I thought my visit to my ancestral home was a disaster and I did confide in my friend and told him I would return to Mumbai post-haste without facing any more troubles or being a trouble for him for that matter. He looked at me and searched my face for any tell-tale signs of my being over the blink. What followed was a narrative I had not heard from him till this time and I felt more saddened.


What he said was his story that I was not familiar with as he never told me about it earlier. Like all other folks he and his family had moved out to Jammu in March of 1990 after having received life threats to vacate his house and leave the valley for good. He had spent all his money to build a beautiful house and had no heart to just leave it alone and uncared for. For 12-long years he stayed in rented accommodation at Jammu and had given up on making a return to his abode that he had unwillingly let out to the BSF who established a camp for its officers there. He did this to ensure that no miscreants burn down his home and get away with his belongings. All that he did was to retain two small attics on the second floor and shift all his belongings into a confined space. After 12 years when things started looking better he returned alone to his house and attempted to start all afresh. Only that his plans were being frustrated by BSF who seemed unwilling to part with the possession of his home. He ran from pillar to post to obtain his living rights in his own house and a struggle that ensued for months finally saw results when he was able to repossess the property. It took him nearly six months to set things right in his home and finally ask his wife to join him. His kids were not able to return as they had taken up jobs elsewhere and were unwilling to get into any fresh trouble.
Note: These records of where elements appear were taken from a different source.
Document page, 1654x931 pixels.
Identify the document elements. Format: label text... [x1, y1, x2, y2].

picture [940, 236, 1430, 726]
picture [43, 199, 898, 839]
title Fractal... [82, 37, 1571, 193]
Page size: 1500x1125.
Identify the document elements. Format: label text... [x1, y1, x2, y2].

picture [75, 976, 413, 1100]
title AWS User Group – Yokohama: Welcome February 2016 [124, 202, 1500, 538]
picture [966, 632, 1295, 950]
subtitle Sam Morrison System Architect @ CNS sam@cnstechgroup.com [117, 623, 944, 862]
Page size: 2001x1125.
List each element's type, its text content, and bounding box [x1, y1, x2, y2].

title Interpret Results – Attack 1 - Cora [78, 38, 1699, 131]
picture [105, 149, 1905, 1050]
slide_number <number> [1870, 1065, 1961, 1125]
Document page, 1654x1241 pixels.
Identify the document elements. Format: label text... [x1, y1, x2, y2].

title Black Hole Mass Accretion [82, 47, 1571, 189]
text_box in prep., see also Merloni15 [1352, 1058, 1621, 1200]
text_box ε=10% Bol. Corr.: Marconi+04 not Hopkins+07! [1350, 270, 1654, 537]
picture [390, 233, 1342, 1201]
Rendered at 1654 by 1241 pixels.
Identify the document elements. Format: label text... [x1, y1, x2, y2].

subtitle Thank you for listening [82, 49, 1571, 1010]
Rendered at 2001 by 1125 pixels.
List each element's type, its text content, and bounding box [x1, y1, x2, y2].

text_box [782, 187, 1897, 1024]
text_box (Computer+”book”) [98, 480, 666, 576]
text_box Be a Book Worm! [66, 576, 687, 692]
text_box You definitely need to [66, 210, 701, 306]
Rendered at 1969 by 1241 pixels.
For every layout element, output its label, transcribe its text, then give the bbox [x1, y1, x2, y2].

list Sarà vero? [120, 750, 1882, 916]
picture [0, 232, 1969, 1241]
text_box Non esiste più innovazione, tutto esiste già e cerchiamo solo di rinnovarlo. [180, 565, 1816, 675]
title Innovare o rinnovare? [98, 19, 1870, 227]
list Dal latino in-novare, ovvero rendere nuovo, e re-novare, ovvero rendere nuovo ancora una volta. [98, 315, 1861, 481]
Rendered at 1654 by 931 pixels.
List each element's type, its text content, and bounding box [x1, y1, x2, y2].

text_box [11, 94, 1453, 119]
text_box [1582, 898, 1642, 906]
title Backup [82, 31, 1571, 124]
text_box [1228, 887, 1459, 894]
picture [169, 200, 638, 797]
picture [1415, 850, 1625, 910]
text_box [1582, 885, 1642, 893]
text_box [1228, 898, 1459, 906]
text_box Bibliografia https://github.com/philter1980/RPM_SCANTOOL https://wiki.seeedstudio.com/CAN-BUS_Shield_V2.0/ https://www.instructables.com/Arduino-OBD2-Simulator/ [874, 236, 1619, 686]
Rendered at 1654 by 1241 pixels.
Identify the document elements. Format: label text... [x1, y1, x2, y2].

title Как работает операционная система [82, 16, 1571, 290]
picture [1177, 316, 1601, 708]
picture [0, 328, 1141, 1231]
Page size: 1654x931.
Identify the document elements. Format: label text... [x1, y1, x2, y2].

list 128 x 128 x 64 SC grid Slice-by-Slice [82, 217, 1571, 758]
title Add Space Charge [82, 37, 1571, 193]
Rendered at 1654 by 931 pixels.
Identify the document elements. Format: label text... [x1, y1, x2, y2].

Now that he was living all by himself in his own home with a now ailing wife, he still feels better that he does not have anyone to lord over him while staying in a home just the way he suffered in rented accommodation at Jammu. His front lawn looks glorious with roses growing all over and his kitchen garden at the rear of the house gives him ample greens that he has with dinner every day in summer. I was happy for him and even if I could not visit the Nishat this time I made up my mind to come again and try my luck just that one more time.

Shri B.L. Dhar was born, brought up and educated at Srinagar. After getting his postgraduate degree in Mathematics, he decided to venture out of the state and seek an avocation more suitable to his taste. He joined the Civil Aviation sector as a Gazetted officer and finally retired as General Manager from the Airports Authority of India. He now lives in Delhi. He is an avid reader and has interest in writing. He has been writing for Shehjar for many years now.